Theory:

A group of people work together, and they get a share of money for the work they do is called as sharing the money for the work.
If \(A\) and \(B\) do work in \(x\) and \(y\) days, respectively, then the ratio of the work done by \(A\) and \(B\) is equal to the ratio of their wages. That is, \(\frac{1}{x} : \frac{1}{y} = y : x\)

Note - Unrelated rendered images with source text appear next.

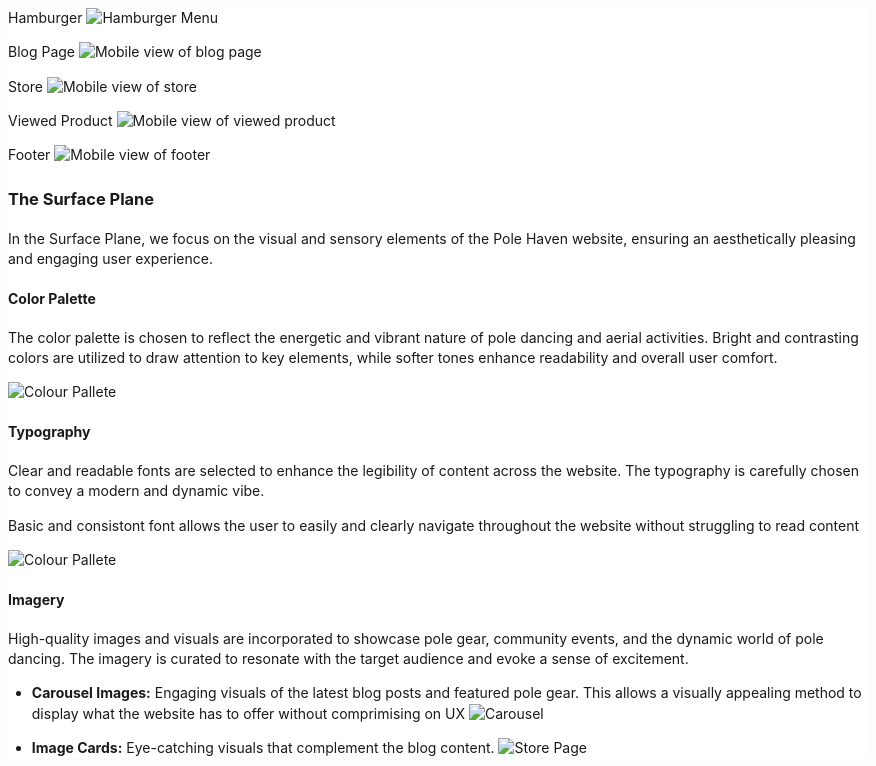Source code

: Hamburger
![Hamburger Menu](images/mobile-hamburger.png)

Blog Page
![Mobile view of blog page](images/mobile-blog.png)

Store
![Mobile view of store](images/mobile-store-display.png)

Viewed Product
![Mobile view of viewed product](images/mobile-product-detail.png)

Footer
![Mobile view of footer](images/mobile-footer.png)

### The Surface Plane

In the Surface Plane, we focus on the visual and sensory elements of the Pole Haven website, ensuring an aesthetically pleasing and engaging user experience.

#### Color Palette

The color palette is chosen to reflect the energetic and vibrant nature of pole dancing and aerial activities. Bright and contrasting colors are utilized to draw attention to key elements, while softer tones enhance readability and overall user comfort.

![Colour Pallete](images/colour-pallet.png)

#### Typography

Clear and readable fonts are selected to enhance the legibility of content across the website. The typography is carefully chosen to convey a modern and dynamic vibe.

Basic and consistont font allows the user to easily and clearly navigate throughout the website without struggling to read content

![Colour Pallete](images/colour-contrast.png)


#### Imagery

High-quality images and visuals are incorporated to showcase pole gear, community events, and the dynamic world of pole dancing. The imagery is curated to resonate with the target audience and evoke a sense of excitement.

- **Carousel Images:** Engaging visuals of the latest blog posts and featured pole gear. This allows a visually appealing method to display what the website has to offer without comprimising on UX 
![Carousel](images/carousel.png)

- **Image Cards:** Eye-catching visuals that complement the blog content.
![Store Page](images/pole-store.png)
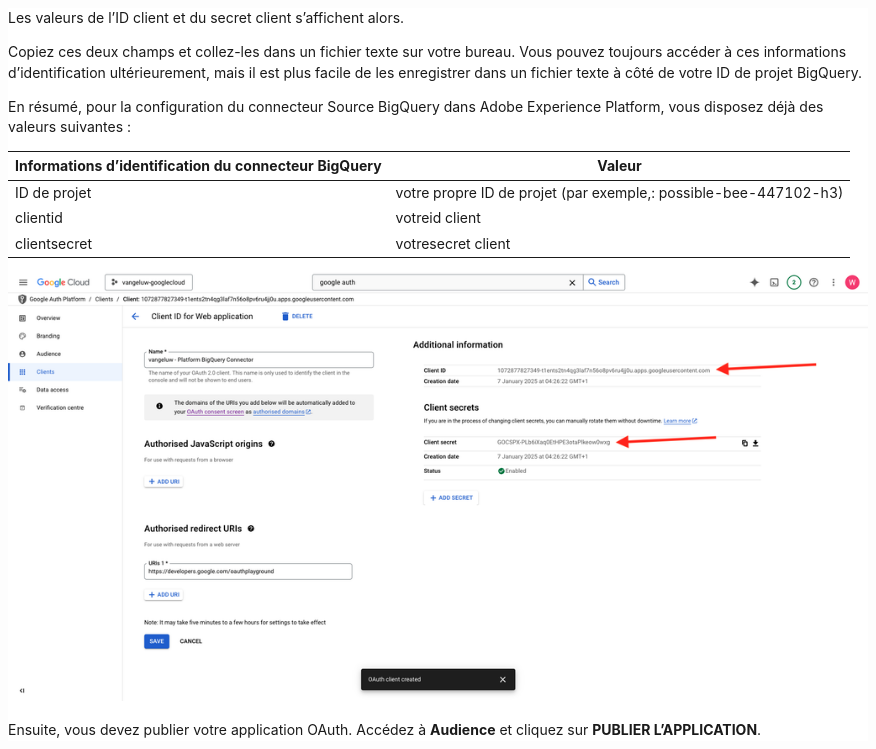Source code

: Les valeurs de l’ID client et du secret client s’affichent alors.

Copiez ces deux champs et collez-les dans un fichier texte sur votre bureau. Vous pouvez toujours accéder à ces informations d’identification ultérieurement, mais il est plus facile de les enregistrer dans un fichier texte à côté de votre ID de projet BigQuery.

En résumé, pour la configuration du connecteur Source BigQuery dans Adobe Experience Platform, vous disposez déjà des valeurs suivantes :

| Informations d’identification du connecteur BigQuery | Valeur |
| ----------------- |-------------| 
| ID de projet | votre propre ID de projet (par exemple,: possible-bee-447102-h3) |
| clientid | votreid client |
| clientsecret | votresecret client |

![demo](./images/ex2200.png)

Ensuite, vous devez publier votre application OAuth. Accédez à **Audience** et cliquez sur **PUBLIER L’APPLICATION**.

If \(A\), \(B\) and \(C\) do the same work in \(x\), \(y\) and \(z\) days, respectively, their share of money is calculated in the ratio \(\frac{1}{x}:\frac{1}{y}:\frac{1}{z}\).
Example:
If \(A\) can finish a work in \(10\) days, \(B\) can finish a work in \(15\) days, and \(C\) can finish a work in \(20\) days. All three worked together and earned a salary of \(₹6500\). Find the amount of money earned by \(A\), \(B\) and \(C\).
 
Solution:
 
Given:
 
\(A\) can finish a work in \(10\) days.
 
\(B\) can finish a work in \(15\) days.
 
\(C\) can finish a work in \(20\) days.
The ratio of the work done by \(A\), \(B\) and \(C\) is equal to the ratio of their wages.
Thus, we have:
 
\(\frac{1}{10} : \frac{1}{15} : \frac{1}{20} =\) \(\frac{6}{60} : \frac{4}{60} : \frac{3}{60}\)
 
\(= 6 : 4 : 3\)
 
The total parts \(= 6 + 4 + 3 = 13\)
 
\(A\)'s share \(= \frac{6}{13} \times 6500 = ₹3000\)
 
\(B\)'s share \(= \frac{4}{13} \times 6500 = ₹2000\)
 
\(C\)'s share \(= \frac{3}{13} \times 6500 = ₹1500\)
 
Therefore, the shares of \(A\), \(B\) and \(C\) are \(₹3000\), \(₹2000\) and \(₹1500\) respectively.